说明 >> 把下面的材料全部转成 Markdown 表格，分“序号”和“内容”两列。空行不要。

输入材料 >>
◇ ◇ ◇ ◇ ◇ ◇ ◇
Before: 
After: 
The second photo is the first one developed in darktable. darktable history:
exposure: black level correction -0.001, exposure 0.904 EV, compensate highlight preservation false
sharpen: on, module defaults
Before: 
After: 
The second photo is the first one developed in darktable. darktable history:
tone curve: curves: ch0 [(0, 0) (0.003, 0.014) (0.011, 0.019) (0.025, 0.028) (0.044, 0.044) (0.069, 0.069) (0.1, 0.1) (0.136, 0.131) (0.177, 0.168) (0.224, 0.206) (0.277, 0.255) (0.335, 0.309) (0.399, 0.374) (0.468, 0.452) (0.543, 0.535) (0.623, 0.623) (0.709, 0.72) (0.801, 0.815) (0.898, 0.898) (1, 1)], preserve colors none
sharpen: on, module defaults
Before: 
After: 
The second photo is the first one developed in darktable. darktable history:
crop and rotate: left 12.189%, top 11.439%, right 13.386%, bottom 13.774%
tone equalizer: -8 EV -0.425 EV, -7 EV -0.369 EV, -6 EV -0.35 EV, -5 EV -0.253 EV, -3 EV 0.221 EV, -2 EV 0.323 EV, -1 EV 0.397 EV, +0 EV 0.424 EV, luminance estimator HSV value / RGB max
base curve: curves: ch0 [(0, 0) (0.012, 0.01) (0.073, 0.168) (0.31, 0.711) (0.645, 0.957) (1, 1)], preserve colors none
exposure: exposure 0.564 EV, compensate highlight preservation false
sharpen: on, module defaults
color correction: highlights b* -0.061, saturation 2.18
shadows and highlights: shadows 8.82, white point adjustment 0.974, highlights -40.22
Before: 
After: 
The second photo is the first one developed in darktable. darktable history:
◇ ◇ ◇ ◇ ◇ ◇ ◇
回答 >>
| 序号 | 内容 |
|---|---|
| 1 | Before:  |
| 2 | After:  |
| 3 | The second photo is the first one developed in darktable. darktable history: |
| 4 | exposure: black level correction -0.001, exposure 0.904 EV, compensate highlight preservation false |
| 5 | sharpen: on, module defaults |
| 6 | Before:  |
| 7 | After:  |
| 8 | The second photo is the first one developed in darktable. darktable history: |
| 9 | tone curve: curves: ch0 [(0, 0) (0.003, 0.014) (0.011, 0.019) (0.025, 0.028) (0.044, 0.044) (0.069, 0.069) (0.1, 0.1) (0.136, 0.131) (0.177, 0.168) (0.224, 0.206) (0.277, 0.255) (0.335, 0.309) (0.399, 0.374) (0.468, 0.452) (0.543, 0.535) (0.623, 0.623) (0.709, 0.72) (0.801, 0.815) (0.898, 0.898) (1, 1)], preserve colors none |
| 10 | sharpen: on, module defaults |
| 11 | Before:  |
| 12 | After:  |
| 13 | The second photo is the first one developed in darktable. darktable history: |
| 14 | crop and rotate: left 12.189%, top 11.439%, right 13.386%, bottom 13.774% |
| 15 | tone equalizer: -8 EV -0.425 EV, -7 EV -0.369 EV, -6 EV -0.35 EV, -5 EV -0.253 EV, -3 EV 0.221 EV, -2 EV 0.323 EV, -1 EV 0.397 EV, +0 EV 0.424 EV, luminance estimator HSV value / RGB max |
| 16 | base curve: curves: ch0 [(0, 0) (0.012, 0.01) (0.073, 0.168) (0.31, 0.711) (0.645, 0.957) (1, 1)], preserve colors none |
| 17 | exposure: exposure 0.564 EV, compensate highlight preservation false |
| 18 | sharpen: on, module defaults |
| 19 | color correction: highlights b* -0.061, saturation 2.18 |
| 20 | shadows and highlights: shadows 8.82, white point adjustment 0.974, highlights -40.22 |
| 21 | Before:  |
| 22 | After:  |
| 23 | The second photo is the first one developed in darktable. darktable history: |